Egal ob man sich im förderlichen Umgang mit einem Stressor übt, oder dessen Vermeidung anstrebt, Voraussetzung ist immer eine bewusste Auseinandersetzung damit, um die automatisierten Stressmechanismen zu erkennen und sie dann entsprechend auszutricksen.
So werden Sie zum Dompteur Ihrer Säbelzahntiger!
Tipps zur Stressbewältigung und –vermeidung:
REFLEXION
Beobachten Sie sich selbst und erkennen Sie, welche Stressoren Sie auf die Palme bringen.

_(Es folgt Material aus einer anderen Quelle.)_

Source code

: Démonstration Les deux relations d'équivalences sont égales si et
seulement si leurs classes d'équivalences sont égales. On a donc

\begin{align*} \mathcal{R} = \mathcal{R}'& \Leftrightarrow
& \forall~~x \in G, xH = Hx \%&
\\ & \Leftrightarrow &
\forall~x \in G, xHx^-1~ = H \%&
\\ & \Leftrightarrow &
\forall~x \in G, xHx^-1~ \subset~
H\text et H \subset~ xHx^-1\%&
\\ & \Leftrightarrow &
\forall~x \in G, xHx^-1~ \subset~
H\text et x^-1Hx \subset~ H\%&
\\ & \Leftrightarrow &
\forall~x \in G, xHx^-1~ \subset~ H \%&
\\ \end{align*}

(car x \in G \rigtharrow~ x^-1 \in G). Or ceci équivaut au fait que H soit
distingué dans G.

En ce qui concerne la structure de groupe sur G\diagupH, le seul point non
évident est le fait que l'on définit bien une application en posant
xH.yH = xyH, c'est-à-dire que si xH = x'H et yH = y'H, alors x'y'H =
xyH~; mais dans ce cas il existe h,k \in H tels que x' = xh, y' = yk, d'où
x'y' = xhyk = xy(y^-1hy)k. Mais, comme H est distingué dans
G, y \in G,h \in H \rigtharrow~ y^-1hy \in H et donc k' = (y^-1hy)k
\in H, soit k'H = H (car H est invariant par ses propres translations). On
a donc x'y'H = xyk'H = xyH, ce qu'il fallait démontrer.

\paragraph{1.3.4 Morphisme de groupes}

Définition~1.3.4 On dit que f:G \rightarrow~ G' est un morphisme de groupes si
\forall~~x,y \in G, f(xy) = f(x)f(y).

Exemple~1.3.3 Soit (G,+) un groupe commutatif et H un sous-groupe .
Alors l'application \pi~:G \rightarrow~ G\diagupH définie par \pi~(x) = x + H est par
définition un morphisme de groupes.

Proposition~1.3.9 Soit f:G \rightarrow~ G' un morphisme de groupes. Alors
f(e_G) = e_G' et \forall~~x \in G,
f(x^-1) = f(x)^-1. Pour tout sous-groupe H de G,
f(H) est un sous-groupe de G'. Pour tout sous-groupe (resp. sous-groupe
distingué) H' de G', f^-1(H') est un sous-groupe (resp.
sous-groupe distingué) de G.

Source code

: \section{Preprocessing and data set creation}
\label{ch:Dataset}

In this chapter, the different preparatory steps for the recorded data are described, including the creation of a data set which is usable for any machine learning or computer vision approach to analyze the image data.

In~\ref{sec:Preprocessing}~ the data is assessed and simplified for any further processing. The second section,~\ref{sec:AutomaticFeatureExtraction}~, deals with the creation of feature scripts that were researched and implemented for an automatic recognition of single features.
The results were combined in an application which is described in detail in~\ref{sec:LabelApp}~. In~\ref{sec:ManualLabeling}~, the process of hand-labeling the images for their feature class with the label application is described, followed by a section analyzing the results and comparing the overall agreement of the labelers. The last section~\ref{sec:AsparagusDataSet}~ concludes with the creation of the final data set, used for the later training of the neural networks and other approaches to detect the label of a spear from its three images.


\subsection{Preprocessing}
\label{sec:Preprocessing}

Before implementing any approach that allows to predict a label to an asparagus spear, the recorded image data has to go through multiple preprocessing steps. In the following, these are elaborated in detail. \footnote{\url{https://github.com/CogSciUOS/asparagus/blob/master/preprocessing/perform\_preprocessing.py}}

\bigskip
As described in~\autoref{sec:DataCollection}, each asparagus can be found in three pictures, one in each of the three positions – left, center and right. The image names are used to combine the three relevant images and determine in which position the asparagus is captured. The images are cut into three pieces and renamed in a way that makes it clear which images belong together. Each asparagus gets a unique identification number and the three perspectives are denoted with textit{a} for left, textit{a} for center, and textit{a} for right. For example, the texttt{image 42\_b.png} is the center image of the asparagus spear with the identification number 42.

Der erste Schritt um bewusster mit der Situation umzugehen und aktiv zu gestalten.
DISTANZ
Bei Auftreten eines Stressors gehen Sie mental auf Distanz und beobachten Sie die Situation aus der Entfernung. Damit können Sie nicht so leicht hineingezogen werden, bekommen einen besseren Überblick und erkennen besser was tatsächlich passiert.
ERHOLUNG
Gönnen Sie sich regelmäßig Pausen. Idealerweise alle 90 Minuten für ein paar Minuten. Sorgen Sie für ausreichenden ungestörten Schlaf damit Geist und Körper regenerieren kann. Sie werden mit erhöhter Leistungsfähigkeit belohnt.
LOB
Schließen Sie den Tag positiv ab. Nehmen Sie sich ein paar Minuten Zeit uns lassen Sie den Tag revue passieren. Notieren sie Sich die positiven Ereignisse des Tages, erfreuen Sie sich nochmals dran und belohnen Sie sich für die erbrachte Leistung.
PLANUNG
Nehmen Sie sich Zeit für Ihre Wochen- und Tagesplanung. Priorisieren Sie Ihre Aufgaben nach Wichtigkeit und beginnen Sie mit den wichtigsten Aufgaben, damit sie nicht dringlich werden.
BEWEGUNG
Fordern Sie Ihren Körper regelmäßig entsprechend Ihres Trainingszustandes, um den Aufbau Ihrer Kondition und den Abbau der Stresshormone zu unterstützen. Ein gesunder Körper ist die Basis für Ihre Leistungsfähigkeit.
ATMUNG
„Tief durchatmen!“ – Trainieren Sie Ihre Tiefenatmung. Nutzen Sie jede Gelegenheit, um tief in Ihren Bauch zu atmen. Damit reduzieren Ihre Herzfrequenz und geben Sie Ihrem autonomen Nervensystem Erholungssignale.